As talk turns to league contraction it’s clear that many players in today’s game don’t belong on major league rosters. I would argue the nature of specialization is really there to protect the superstars. Middle relievers are the baseball equivalent of cannon fodder. They go out there and they soak up innings. They aren’t good enough to start and they aren’t good enough to close. If it weren’t for the fact that there are so many teams you might well have a league full of Curt Schillings ready to go the distance against the Bonds’ of the world. In terms of closers, there are certainly a few world-beaters, Gagne, Smoltz, Eck, Rivera. But for every one of those guys there’s a head case with a big heater. Maybe it’s just me but I think baseball has become much more of a psychological sport. Why is it that 32 teams don’t have 32 awesome closers? It’s because pitching in that context is much more mental than physical. I think 90% of hitters have a clear advantage when they are going up against a “closer” in the 90s
On your point about travel, you’ve certainly got me there but regarding day v night games the Giants play the second most amount of day games in baseball (or at least they used to). And, if you listen to the Cubs, playing baseball in the day is harder because you have less time to “adjust” ie. sleep off the hangover. The players of Ruth’s era worked hard, played harder and then went back to work.
The parks of the old days all had their quirks but in general were much bigger than the parks of today. Sure if you can hit the porch in Tiger Stadium you are not necessarily bad-ass but if you hit a ball to dead center in the Polo Grounds you better hope you and your 4-lb bat got every bit of it.
In context, Bonds stands head and shoulders above most of league but I think A-Rod or Manny Ramirez are probably as good as he is. Of course, the trick is to put together a career of these mind-boggling numbers. It is remarkable that Bonds seems to be improving with age. 73HR is a gaudy number but I honestly think it will be broken again. It won’t linger there for 30+ years like Maris. Again, compared to the rest of league, Ruth definitely stands out more than Bonds. It’s too bad Gould passed or we might beg him to turn his analysis to this question. Do you know anyone at Stats? Gould may have a point but I still say, more pitchers, smaller ballparks, better nutrition and better equipment make hitting less of an art than it was in the old days. Bonds has clearly reduced it to a science. He is the MJ of baseball. I would say Ruth is more like Wilt Chamberlain. And I still think he sets the standards by which other players must be judged.

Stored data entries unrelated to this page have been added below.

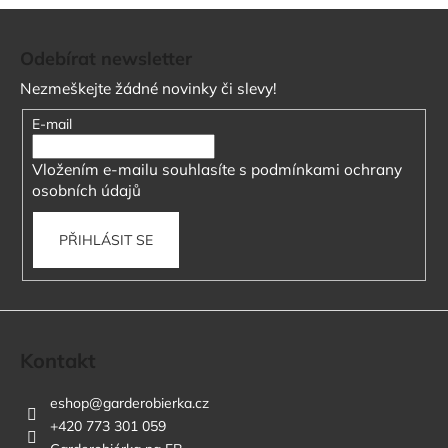
Z
á
Odebírat newsletter
p
Nezmeškejte žádné novinky či slevy!
a
t
E-mail
í
Vložením e-mailu souhlasíte s
podmínkami ochrany
osobních údajů
PŘIHLÁSIT SE
Kontakt
eshop
@
garderobierka.cz
+420 773 301 059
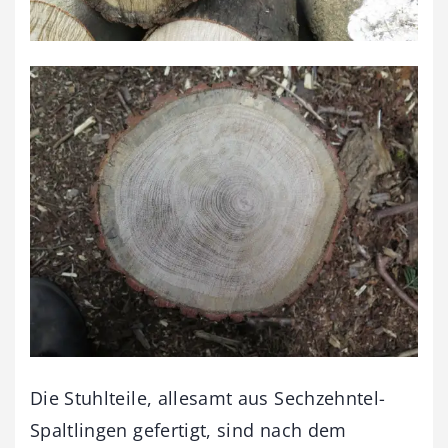
Die Stuhlteile, allesamt aus Sechzehntel-
Spaltlingen gefertigt, sind nach dem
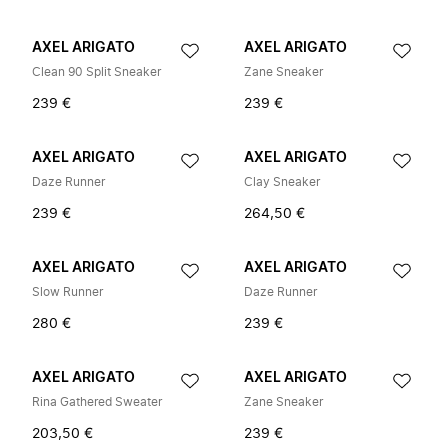
AXEL ARIGATO
AXEL ARIGATO
Clean 90 Split Sneaker
Zane Sneaker
239 €
239 €
AXEL ARIGATO
AXEL ARIGATO
Daze Runner
Clay Sneaker
239 €
264,50 €
AXEL ARIGATO
AXEL ARIGATO
Slow Runner
Daze Runner
280 €
239 €
AXEL ARIGATO
AXEL ARIGATO
Rina Gathered Sweater
Zane Sneaker
203,50 €
239 €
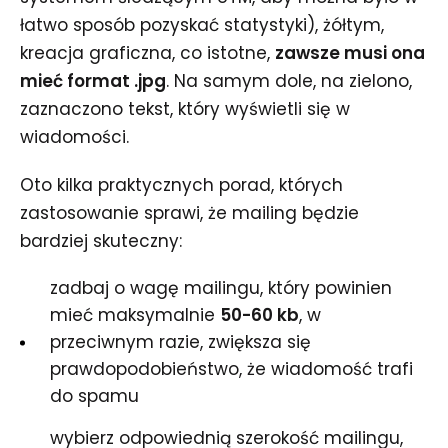
łatwo sposób pozyskać statystyki), żółtym,
kreacja graficzna, co istotne,
zawsze musi ona
mieć format .jpg
. Na samym dole, na zielono,
zaznaczono tekst, który wyświetli się w
wiadomości.
Oto kilka praktycznych porad, których
zastosowanie sprawi, że mailing będzie
bardziej skuteczny:
zadbaj o wagę mailingu, który powinien
mieć maksymalnie
50-60 kb
, w
przeciwnym razie, zwiększa się
prawdopodobieństwo, że wiadomość trafi
do spamu
wybierz odpowiednią szerokość mailingu,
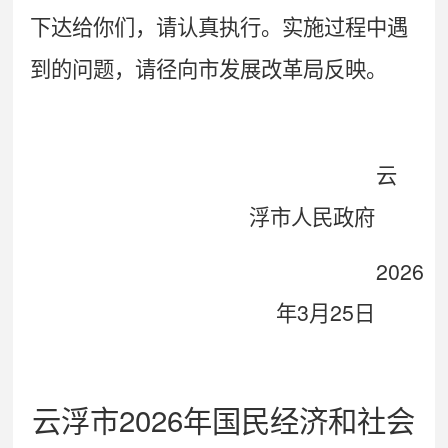
下达给你们，请认真执行。实施过程中遇
到的问题，请径向市发展改革局反映。
云
浮市人民政府
2026
3
25
年
月
日
2026
云浮市
年国民经济和社会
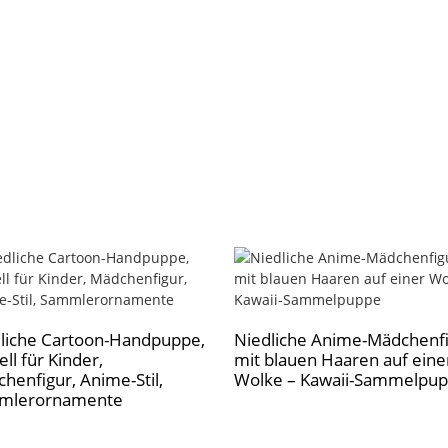
liche Cartoon-Handpuppe,
Niedliche Anime-Mädchenf
ll für Kinder,
mit blauen Haaren auf eine
henfigur, Anime-Stil,
Wolke – Kawaii-Sammelpu
mlerornamente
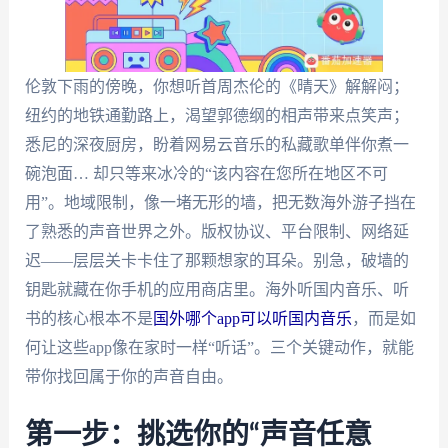
伦敦下雨的傍晚，你想听首周杰伦的《晴天》解解闷；
纽约的地铁通勤路上，渴望郭德纲的相声带来点笑声；
悉尼的深夜厨房，盼着网易云音乐的私藏歌单伴你煮一
碗泡面… 却只等来冰冷的“该内容在您所在地区不可
用”。地域限制，像一堵无形的墙，把无数海外游子挡在
了熟悉的声音世界之外。版权协议、平台限制、网络延
迟——层层关卡卡住了那颗想家的耳朵。别急，破墙的
钥匙就藏在你手机的应用商店里。海外听国内音乐、听
书的核心根本不是
国外哪个app可以听国内音乐
，而是如
何让这些app像在家时一样“听话”。三个关键动作，就能
带你找回属于你的声音自由。
第一步：挑选你的“声音任意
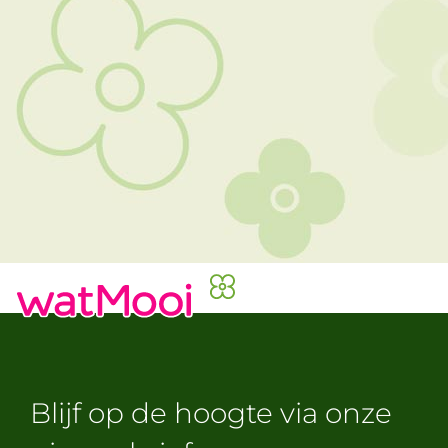
Blijf op de hoogte via onze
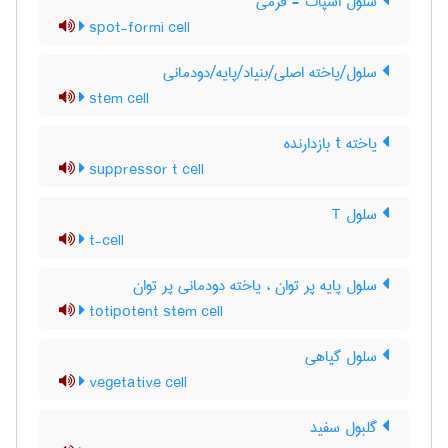
سلول اسپات - فرمی
spot-formi cell
سلول/یاخته اصلی/بنیاد/پایه/دودمانی
stem cell
یاخته t بازدارنده
suppressor t cell
سلول T
t-cell
سلول پایه پر توان ، یاخته دودمانی پر توان
totipotent stem cell
سلول گیاهی
vegetative cell
گلبول سفید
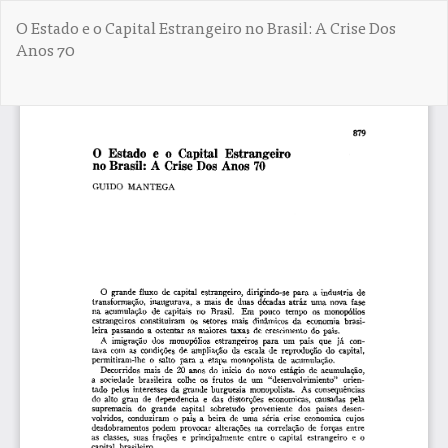
V
O Estado e o Capital Estrangeiro no Brasil: A Crise Dos
o
Anos 70
l
v
e
De
D
r
e
a
s
l
c
o
a
s
r
d
g
e
a
t
r
a
P
l
D
l
F
e
s
d
e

I’ve enjoyed this lively debate and in the spirit of our baseball wagers of years past I have one for you (but it doesn’t involve fellatio) If Bonds hits .400 this year (based on the minimum number of plate appearances to qualify for the batting title) I will 1) concede your point that he is better than Ruth and 2) treat you and your wife to a baseball game at a minor league stadium of your choosing within a 90 mile radius of your home. I think that covers Schaumburg (big whoop), Kane County, Gary, Joliet, Beloit and maybe another one that is slipping my mind. If Bonds fails to hit .400, I want 12 bottles of any (1) of these beers: PBR, Special Export or Old Style. Good luck.
Levi: I’ll take it.
Now I just have to not fret that Bonds is hitting in the .270s this week.